**SET PROBLEM**
Copy each of the lines below word for word, in the same order.

**EXCERPTED DATA**

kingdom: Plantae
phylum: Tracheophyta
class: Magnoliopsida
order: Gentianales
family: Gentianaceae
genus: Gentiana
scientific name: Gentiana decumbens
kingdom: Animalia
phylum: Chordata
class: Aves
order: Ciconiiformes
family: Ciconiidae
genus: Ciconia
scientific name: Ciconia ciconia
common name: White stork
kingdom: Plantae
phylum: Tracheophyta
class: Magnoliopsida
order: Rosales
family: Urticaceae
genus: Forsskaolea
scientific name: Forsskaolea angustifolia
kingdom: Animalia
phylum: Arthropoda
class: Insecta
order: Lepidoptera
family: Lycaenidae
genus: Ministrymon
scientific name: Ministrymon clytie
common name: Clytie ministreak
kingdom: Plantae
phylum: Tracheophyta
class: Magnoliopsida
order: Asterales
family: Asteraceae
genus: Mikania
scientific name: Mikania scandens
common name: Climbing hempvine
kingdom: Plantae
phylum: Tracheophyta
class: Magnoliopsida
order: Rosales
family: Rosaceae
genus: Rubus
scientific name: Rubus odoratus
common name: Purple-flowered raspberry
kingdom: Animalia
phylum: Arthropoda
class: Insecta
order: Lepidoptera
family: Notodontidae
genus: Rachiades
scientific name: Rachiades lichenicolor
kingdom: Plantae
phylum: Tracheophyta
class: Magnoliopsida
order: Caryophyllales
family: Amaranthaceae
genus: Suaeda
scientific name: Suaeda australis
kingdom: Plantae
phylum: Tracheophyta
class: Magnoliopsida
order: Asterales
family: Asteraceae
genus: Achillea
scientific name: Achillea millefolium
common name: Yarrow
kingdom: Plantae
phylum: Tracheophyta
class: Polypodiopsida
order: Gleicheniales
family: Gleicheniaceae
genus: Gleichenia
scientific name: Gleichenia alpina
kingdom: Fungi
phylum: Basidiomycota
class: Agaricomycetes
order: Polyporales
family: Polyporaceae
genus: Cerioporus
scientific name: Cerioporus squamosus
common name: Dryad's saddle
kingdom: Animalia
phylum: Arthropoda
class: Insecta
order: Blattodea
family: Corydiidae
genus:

**REPLY**
kingdom: Plantae
phylum: Tracheophyta
class: Magnoliopsida
order: Gentianales
family: Gentianaceae
genus: Gentiana
scientific name: Gentiana decumbens
kingdom: Animalia
phylum: Chordata
class: Aves
order: Ciconiiformes
family: Ciconiidae
genus: Ciconia
scientific name: Ciconia ciconia
common name: White stork
kingdom: Plantae
phylum: Tracheophyta
class: Magnoliopsida
order: Rosales
family: Urticaceae
genus: Forsskaolea
scientific name: Forsskaolea angustifolia
kingdom: Animalia
phylum: Arthropoda
class: Insecta
order: Lepidoptera
family: Lycaenidae
genus: Ministrymon
scientific name: Ministrymon clytie
common name: Clytie ministreak
kingdom: Plantae
phylum: Tracheophyta
class: Magnoliopsida
order: Asterales
family: Asteraceae
genus: Mikania
scientific name: Mikania scandens
common name: Climbing hempvine
kingdom: Plantae
phylum: Tracheophyta
class: Magnoliopsida
order: Rosales
family: Rosaceae
genus: Rubus
scientific name: Rubus odoratus
common name: Purple-flowered raspberry
kingdom: Animalia
phylum: Arthropoda
class: Insecta
order: Lepidoptera
family: Notodontidae
genus: Rachiades
scientific name: Rachiades lichenicolor
kingdom: Plantae
phylum: Tracheophyta
class: Magnoliopsida
order: Caryophyllales
family: Amaranthaceae
genus: Suaeda
scientific name: Suaeda australis
kingdom: Plantae
phylum: Tracheophyta
class: Magnoliopsida
order: Asterales
family: Asteraceae
genus: Achillea
scientific name: Achillea millefolium
common name: Yarrow
kingdom: Plantae
phylum: Tracheophyta
class: Polypodiopsida
order: Gleicheniales
family: Gleicheniaceae
genus: Gleichenia
scientific name: Gleichenia alpina
kingdom: Fungi
phylum: Basidiomycota
class: Agaricomycetes
order: Polyporales
family: Polyporaceae
genus: Cerioporus
scientific name: Cerioporus squamosus
common name: Dryad's saddle
kingdom: Animalia
phylum: Arthropoda
class: Insecta
order: Blattodea
family: Corydiidae
genus:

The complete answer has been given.